Bill Richardson had been asked to pardon the infamous 19th Century bandit in order to fulfil a promise supposedly made in exchange for court testimony.
But Mr Richardson told US TV that Billy the Kid's name - linked to as many as 27 murders - would not be cleared.
Billy the Kid was shot dead after escaping from jail in 1881, aged 21.
Albuquerque lawyer Randi McGinn recently began a campaign for his pardon, alleging that New Mexico's territorial governor, Lew Wallace, had promised the outlaw a chance at freedom if he testified in a murder case against three men.
Bill Richardson, New Mexico's current governor, leaves office at the end of 2010 and was asked to consider a pardon before he exits the governor's mansion.
However, Mr Richardson said he decided against a pardon "because of a lack of conclusiveness and the historical ambiguity as to why Gov Wallace reneged on his promise".
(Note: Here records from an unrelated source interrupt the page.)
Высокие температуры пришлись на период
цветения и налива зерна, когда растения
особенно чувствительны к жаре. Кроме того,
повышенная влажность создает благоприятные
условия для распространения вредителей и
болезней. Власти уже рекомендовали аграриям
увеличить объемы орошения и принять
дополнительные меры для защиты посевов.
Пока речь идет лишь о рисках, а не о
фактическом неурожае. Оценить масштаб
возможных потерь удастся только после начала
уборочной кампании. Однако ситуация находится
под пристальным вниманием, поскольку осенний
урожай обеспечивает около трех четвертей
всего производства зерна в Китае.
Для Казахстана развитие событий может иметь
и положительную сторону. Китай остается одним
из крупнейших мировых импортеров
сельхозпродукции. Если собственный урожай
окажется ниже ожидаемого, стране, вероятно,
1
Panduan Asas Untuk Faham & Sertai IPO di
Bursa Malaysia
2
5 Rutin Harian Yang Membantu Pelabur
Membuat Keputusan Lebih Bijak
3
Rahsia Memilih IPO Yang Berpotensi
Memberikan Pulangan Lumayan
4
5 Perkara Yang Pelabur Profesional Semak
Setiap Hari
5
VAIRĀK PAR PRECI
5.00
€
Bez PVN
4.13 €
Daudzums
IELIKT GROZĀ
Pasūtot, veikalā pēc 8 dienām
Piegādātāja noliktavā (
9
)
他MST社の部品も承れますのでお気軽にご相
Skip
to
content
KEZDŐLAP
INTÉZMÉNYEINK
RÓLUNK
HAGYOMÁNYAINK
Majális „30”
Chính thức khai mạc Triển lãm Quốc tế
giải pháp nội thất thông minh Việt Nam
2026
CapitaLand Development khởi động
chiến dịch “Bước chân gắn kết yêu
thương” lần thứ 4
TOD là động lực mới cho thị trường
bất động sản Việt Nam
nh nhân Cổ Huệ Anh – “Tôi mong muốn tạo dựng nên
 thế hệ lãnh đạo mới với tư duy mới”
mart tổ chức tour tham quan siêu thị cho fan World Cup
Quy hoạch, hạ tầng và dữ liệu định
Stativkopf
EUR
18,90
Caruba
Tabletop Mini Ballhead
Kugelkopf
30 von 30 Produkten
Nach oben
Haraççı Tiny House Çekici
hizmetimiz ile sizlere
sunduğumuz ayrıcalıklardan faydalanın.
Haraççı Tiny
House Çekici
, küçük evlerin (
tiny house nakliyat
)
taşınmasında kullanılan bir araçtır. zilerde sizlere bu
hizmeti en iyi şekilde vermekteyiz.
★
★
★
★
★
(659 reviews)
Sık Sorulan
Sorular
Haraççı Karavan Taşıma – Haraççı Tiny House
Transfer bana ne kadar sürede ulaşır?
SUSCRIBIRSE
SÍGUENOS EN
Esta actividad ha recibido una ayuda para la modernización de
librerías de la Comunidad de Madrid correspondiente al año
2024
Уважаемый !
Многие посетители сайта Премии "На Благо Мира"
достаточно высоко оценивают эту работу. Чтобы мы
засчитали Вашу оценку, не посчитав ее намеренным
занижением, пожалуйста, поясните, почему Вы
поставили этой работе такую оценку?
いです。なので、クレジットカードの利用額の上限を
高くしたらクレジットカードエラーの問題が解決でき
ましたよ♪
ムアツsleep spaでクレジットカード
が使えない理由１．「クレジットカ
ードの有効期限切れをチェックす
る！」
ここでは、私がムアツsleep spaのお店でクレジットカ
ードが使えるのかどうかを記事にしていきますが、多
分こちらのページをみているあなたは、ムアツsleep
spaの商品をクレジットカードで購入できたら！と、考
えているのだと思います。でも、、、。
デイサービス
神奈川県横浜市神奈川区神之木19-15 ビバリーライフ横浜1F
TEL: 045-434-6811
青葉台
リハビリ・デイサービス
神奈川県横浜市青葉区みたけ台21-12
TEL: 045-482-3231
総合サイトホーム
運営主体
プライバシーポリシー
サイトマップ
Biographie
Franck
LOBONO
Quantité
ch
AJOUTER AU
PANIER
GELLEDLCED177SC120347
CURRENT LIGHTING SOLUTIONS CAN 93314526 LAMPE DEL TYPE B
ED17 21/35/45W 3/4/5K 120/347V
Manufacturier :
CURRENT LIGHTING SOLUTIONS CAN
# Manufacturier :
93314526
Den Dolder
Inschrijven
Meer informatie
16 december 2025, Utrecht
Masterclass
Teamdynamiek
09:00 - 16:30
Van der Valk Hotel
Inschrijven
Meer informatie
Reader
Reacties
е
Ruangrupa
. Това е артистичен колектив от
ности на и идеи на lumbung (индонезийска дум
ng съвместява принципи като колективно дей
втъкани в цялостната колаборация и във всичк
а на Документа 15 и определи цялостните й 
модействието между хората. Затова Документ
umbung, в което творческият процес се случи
Known as one of the most notorious gunfighters of the American West, Billy the Kid was reputedly born in New York but moved to Colorado with his mother and brothers when his father died.
He fell into a career of thievery and lawlessness and was hunted across the southern US states and northern Mexico.
He is widely thought to have killed 21 people, although some sources put the figure as high as 27. New Mexico's tourism officials put the number as low as nine.
Eventually captured by Sheriff Patrick Floyd Garrett, Billy the Kid stood trial for the 1878 murder and was eventually sentenced to hang.
But he escaped jail on 30 April 1881, killing two deputies and going on the run.
He was eventually tracked down, ambushed and killed by Garrett on 14 July 1881.